YOUR GOAL. The lines to return are those below that contain the word "camera".

DATASET RECORDS.
Start of Block

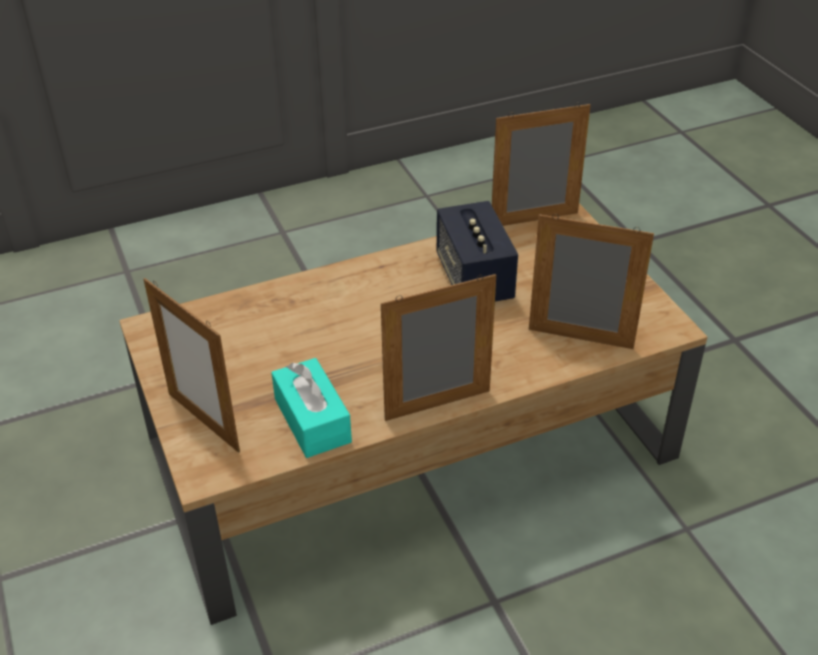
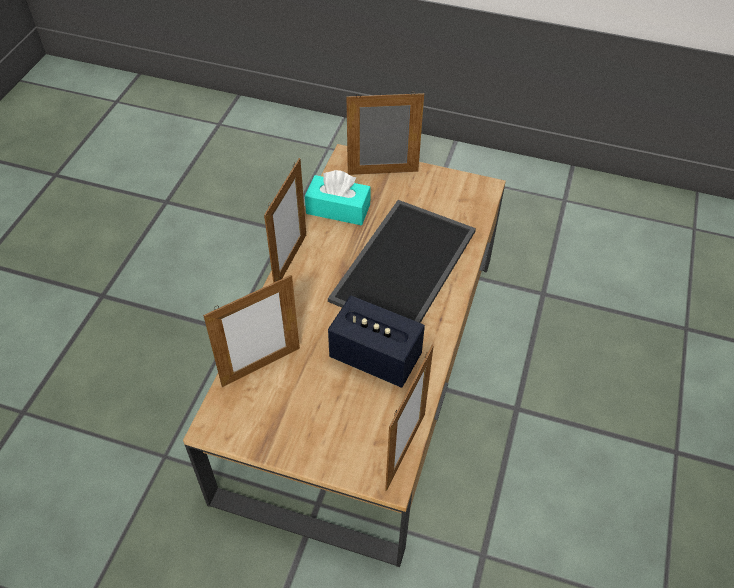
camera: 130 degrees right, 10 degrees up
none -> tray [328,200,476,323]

End of Block
Start of Block

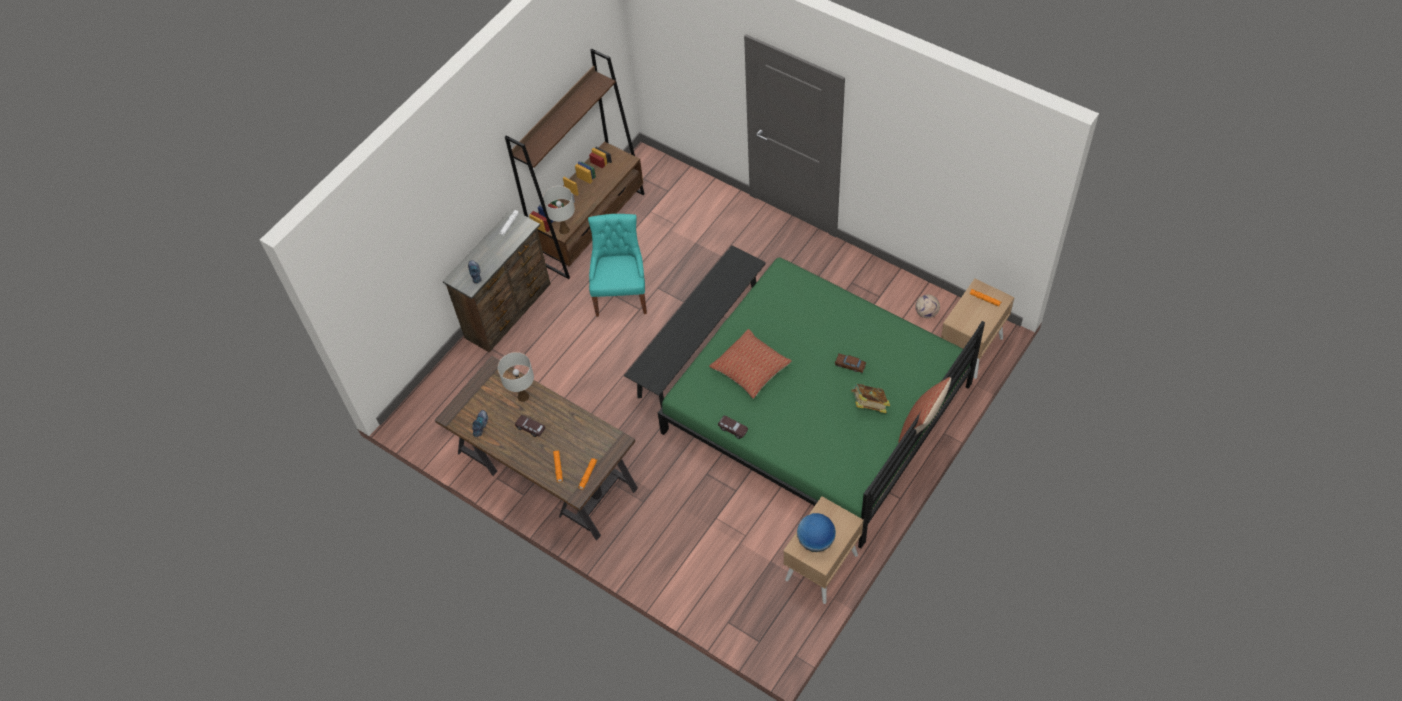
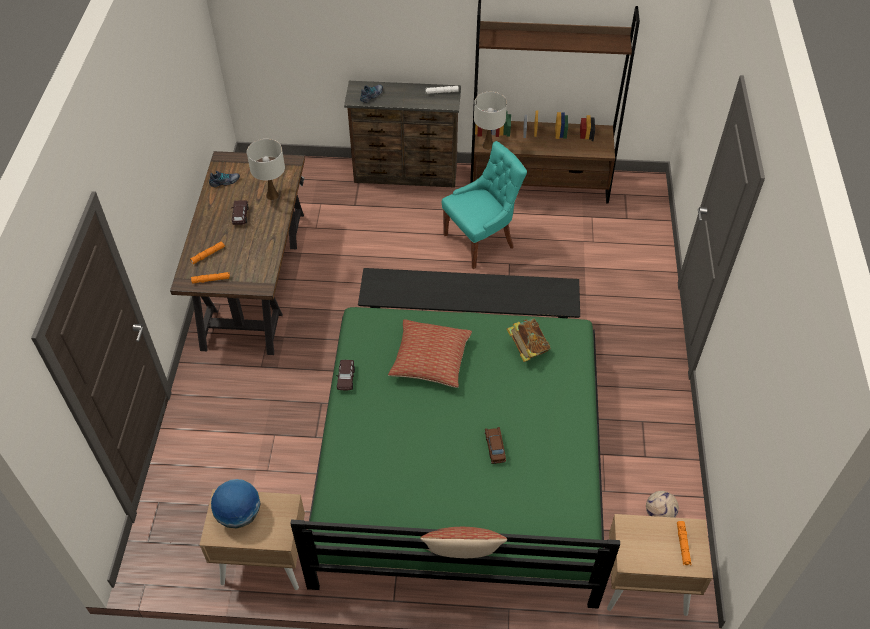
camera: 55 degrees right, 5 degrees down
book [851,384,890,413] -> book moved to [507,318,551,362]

End of Block

REPLY.
camera: 130 degrees right, 10 degrees up
camera: 55 degrees right, 5 degrees down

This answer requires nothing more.